When a blowout happens, the rig operator(s) will do several things:
1.) call "lights out" -- i.e. put out anything that's flammable. The poor guy who was in the monkey-seat (the position at the very top of the derrick) usually saw the blowout coming and would use the monkey-wire (an escape wire that extended from the top of the derrick to the ground below) to escape the flame.
2.) When wooden derricks were still in operation -- cut the wires that held the derrick upright in order to either save some of the derrick and get the wood out of the way of the [coming] flame. That way, the blowout didn't have as much fuel to burn on. This is what DP was doing when he took the sledgehammer to the wires.
3.) Before blowout preventers were invented, the only way to stop a blowout on the magnitutude of TWBB's was to dynamite the well and cut the flame's oxygen supply. This is what DP did when he sent the guys in with massive amounts of explosive. Obvsiously, this ruined the well and you'd have to start from scratch.
Nowadays, oilfield technology has come light-years from what DP was utilizing. Steel rigs, blowout prevention systems, pressure gauges, bottom-hole heat measuring systems, etc. has prevented a lot of blow-outs and gushers.

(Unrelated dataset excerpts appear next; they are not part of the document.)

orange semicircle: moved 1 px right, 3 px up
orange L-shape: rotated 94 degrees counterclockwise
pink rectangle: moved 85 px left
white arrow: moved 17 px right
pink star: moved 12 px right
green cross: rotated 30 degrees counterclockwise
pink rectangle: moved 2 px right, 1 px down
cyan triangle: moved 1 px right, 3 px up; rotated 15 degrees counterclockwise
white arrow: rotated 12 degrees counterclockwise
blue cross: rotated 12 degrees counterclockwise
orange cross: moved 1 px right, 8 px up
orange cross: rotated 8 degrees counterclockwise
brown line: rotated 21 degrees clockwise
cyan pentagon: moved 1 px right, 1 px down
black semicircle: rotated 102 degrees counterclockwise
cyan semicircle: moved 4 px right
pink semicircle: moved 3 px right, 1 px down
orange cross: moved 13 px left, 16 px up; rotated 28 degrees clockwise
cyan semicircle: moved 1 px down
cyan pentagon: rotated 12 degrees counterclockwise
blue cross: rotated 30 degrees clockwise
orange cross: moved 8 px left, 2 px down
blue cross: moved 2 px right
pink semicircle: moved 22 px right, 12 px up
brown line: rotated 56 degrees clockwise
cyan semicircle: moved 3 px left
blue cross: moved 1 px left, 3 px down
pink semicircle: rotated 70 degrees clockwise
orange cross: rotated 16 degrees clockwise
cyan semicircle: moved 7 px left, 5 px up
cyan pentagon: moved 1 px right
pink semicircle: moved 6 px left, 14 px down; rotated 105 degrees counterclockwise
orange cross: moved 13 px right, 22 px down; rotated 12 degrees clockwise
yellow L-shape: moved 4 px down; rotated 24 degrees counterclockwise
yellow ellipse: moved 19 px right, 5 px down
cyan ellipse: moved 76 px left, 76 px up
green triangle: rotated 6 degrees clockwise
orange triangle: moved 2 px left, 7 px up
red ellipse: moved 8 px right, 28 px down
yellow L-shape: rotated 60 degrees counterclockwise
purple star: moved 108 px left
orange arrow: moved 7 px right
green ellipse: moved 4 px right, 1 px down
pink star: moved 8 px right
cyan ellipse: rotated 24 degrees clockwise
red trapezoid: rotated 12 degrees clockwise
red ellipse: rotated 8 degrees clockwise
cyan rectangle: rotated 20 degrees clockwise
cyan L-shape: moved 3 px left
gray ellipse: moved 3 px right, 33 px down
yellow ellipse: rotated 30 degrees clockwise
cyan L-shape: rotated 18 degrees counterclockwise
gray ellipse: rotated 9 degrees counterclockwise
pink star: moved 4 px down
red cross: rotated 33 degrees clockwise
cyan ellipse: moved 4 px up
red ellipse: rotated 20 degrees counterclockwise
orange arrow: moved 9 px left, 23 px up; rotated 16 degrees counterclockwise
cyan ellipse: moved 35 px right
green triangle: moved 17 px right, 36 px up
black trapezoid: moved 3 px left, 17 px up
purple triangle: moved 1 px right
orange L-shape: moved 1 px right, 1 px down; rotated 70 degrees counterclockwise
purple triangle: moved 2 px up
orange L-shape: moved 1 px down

But, it still would've been very cool to witness the huge gushers of early oil industry Southern California. If you're interested in the most famous of these gushers, google "Lakeview Gusher" --- incredible!
Of course, the image and story of the "Spindletop" gusher was drilled (no pun intended) into the heads of Texas schoolkids for years, although I don't know if it is anymore. Back in the day you just couldn't live in Texas and not have at least some tenuous connection with what oil was all about.
My grandfather, whom I've mentioned a lot on this site, worked the Big Lake field in the 1920s and later in the Tomball, Daisetta, and Katy fields. There may have been others--I'd have to ask my mother. Some of the photos in the research section of the DVD extras look so much like the photos I've seen of my grandfather's days in the business.